New York was a wonderland to Santiago, and a nightmare to Esperanza. They moved into an apartment next to her mother, who was on her fourth and final husband, Isadoro. Santiago loved the city, its millions of people, its flashing lights and constant change. Esperanza found it frightening, overwhelming, dirty, and, as the child swelled inside her, harder and harder to navigate. She prayed constantly, both at home and in the nearby church Teofila had found, where the priest, thankfully, spoke Spanish. Esperanza had learned a little English, all Puerto Rican schoolchildren had to, but she had never had to use it before. While Santiago was much better at it, having worked with the postal service, which had required him to have better English than many, she struggled constantly. She was embarrassed every time she went grocery shopping when she had to ask for something, and she often simply agreed to whatever she was asked or bought things she didn’t know what to do with, which caused her husband to scream at her come dinnertime, setting off a new round of tears.
She did piecework for an embroidery factory, something she could do even from home, which was good because being with all the other workers, unable to communicate with many of them, made her feel alienated and small. In her neighborhood, at least, there were many Puerto Ricans, so many that she could divide apartments by what area of the island they were from. Old arguments and prejudices had traveled with them, and swelled through the absence of foreign blood. Her neighbors argued about whose grandmother had stolen whose chicken fifty years before back in their seaside village. Lopezes refused to speak to Riveras and Barrios, because they knew what they had done. Thousands of new people came every year, carrying the same things with them, grateful for the bodegas on every corner, the piraguas stands in the summers peddling shaved ice, the neighbors whose nuanced grudges and tips on where to get cheap rice, decent peppers, and good cuts of pork reminded them of home. She thanked God each Sunday for each new fellow Puerto Rican who entered the bustling city, each of them making it a little bit easier for her, a little more like home.
She and Santiago thought that the fall in New York was the coldest anything could possibly be, but when the winter came they knew the world must be ending. Teofila, by now an expert in winter, having moved to the city two years earlier, helped them with coats and sweaters but they found the whole idea of layering clothing upon clothing to be impossibly strange, and it was difficult to fit the hand-me-down clothing over Esperanza’s growing stomach. They clung to each other at night, not out of affection, for that had quickly left their relationship, but to stay warm. She had always thought hell, a subject she reflected on for hours and hours, was a hot place. But it was cold, obviously, this was clear now, because the winter was torture. She did not know how she had sinned, but she apologized for it on her knees, begging God not to end the world and bring on the Day of Judgment just because of her transgressions. He did not listen, instead sending snow through the air to punish her further.

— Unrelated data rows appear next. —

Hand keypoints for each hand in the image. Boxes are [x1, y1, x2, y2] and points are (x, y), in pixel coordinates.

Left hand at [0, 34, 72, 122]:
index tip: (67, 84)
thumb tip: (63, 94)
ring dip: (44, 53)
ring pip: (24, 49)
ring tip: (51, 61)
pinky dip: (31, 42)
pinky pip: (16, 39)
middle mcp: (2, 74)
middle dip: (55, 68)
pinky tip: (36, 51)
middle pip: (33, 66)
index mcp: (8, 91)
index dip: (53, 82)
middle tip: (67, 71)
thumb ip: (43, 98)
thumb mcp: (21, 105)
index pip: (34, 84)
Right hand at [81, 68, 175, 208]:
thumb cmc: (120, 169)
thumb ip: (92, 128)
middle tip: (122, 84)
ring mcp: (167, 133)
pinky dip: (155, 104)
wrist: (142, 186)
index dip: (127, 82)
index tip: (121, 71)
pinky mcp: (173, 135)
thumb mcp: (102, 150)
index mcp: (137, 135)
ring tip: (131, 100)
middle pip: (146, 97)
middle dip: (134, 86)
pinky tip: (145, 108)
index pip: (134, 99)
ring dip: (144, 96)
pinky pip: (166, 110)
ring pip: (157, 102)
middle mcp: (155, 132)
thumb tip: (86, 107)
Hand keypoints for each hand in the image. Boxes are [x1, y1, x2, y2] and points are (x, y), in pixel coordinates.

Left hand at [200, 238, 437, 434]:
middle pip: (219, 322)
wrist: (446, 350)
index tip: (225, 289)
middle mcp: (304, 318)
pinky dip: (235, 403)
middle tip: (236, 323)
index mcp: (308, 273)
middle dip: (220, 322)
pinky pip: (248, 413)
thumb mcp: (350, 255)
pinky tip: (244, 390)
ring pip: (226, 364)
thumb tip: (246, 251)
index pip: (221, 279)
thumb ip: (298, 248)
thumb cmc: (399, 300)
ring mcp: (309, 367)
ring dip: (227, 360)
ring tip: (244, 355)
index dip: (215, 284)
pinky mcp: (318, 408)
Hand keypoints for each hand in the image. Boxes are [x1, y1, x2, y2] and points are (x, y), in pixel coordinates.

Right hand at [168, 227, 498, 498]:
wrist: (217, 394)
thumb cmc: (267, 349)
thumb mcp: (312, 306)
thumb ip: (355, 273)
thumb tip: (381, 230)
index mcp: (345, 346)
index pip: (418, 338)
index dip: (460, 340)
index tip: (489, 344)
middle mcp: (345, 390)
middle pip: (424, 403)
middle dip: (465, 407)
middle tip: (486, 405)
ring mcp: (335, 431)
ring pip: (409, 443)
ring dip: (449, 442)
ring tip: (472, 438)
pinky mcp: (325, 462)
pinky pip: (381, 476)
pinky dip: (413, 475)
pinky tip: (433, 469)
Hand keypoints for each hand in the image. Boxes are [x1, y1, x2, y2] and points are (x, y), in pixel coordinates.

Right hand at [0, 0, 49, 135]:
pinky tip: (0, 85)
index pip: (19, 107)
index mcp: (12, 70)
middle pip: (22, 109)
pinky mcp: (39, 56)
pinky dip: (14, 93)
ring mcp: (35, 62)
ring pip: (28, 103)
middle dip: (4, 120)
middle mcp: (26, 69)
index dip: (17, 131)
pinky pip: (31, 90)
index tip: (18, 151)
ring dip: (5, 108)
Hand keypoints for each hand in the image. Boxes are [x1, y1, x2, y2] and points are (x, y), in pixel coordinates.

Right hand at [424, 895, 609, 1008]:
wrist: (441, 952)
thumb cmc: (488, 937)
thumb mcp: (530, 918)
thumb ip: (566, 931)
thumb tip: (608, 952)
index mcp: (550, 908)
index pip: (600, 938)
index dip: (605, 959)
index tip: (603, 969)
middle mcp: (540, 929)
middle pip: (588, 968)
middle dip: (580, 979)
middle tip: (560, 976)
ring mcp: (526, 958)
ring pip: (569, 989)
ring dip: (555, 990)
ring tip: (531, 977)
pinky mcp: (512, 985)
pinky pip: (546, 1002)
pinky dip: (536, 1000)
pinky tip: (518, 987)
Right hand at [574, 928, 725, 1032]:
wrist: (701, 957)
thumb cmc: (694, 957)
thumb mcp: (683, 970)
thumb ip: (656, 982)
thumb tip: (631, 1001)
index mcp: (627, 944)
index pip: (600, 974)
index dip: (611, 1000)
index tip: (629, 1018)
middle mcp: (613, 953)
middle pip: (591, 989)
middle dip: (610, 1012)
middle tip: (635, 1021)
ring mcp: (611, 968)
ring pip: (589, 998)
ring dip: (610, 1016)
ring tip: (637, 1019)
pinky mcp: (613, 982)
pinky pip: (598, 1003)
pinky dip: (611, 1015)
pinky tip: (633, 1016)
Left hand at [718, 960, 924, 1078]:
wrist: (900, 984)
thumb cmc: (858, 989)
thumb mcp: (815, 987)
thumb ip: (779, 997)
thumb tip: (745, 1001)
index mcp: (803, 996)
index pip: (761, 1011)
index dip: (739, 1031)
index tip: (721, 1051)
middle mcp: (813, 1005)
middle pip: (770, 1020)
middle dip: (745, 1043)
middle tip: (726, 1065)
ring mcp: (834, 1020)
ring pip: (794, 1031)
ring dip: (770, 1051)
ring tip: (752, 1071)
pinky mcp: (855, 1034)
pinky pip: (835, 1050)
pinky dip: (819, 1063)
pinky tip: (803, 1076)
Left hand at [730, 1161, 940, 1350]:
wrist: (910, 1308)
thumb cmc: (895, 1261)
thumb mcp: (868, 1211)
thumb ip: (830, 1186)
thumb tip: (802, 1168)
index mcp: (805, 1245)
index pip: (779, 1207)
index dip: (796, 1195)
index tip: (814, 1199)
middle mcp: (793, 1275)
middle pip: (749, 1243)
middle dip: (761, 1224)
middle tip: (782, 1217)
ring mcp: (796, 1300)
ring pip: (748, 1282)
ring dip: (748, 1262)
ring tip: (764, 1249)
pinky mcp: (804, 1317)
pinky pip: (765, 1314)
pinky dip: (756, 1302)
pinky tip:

She did not think they would survive the endless days of cold, but eventually, her prayers were answered, and it became warm again, little by little, and nothing like the island’s glorious sticky heat, but better and better. On the first truly warm day of spring, as Esperanza stood in front of her apartment building, her aching ankles demanding that she sit back down again, she basked in the sunshine, trying to absorb it, letting it warm her, and for a moment she could pretend she was home, her real home, not this horrible city where everyone was mean and everything was expensive and the demons of her imagination seemed all around her, waiting to eat her up. She smiled, imagining being back in San Sebastián, smelling the earth and fields and sweet sugar in the air, and as she did, her water broke.
Santiago Vega Jr. was born ten hours later, early in the morning, as his mother, exhausted, her body shaking with pain, let out one final push, while her husband slept, comfortably, in their bed, having asked the hospital to call the bar under their apartment when it was all over. Teofila, her mother, sat beside her, urging her to bring her child into the world, holding the child she’d given birth to a year before, her fifth, Samuel, who everyone would call Rowdy.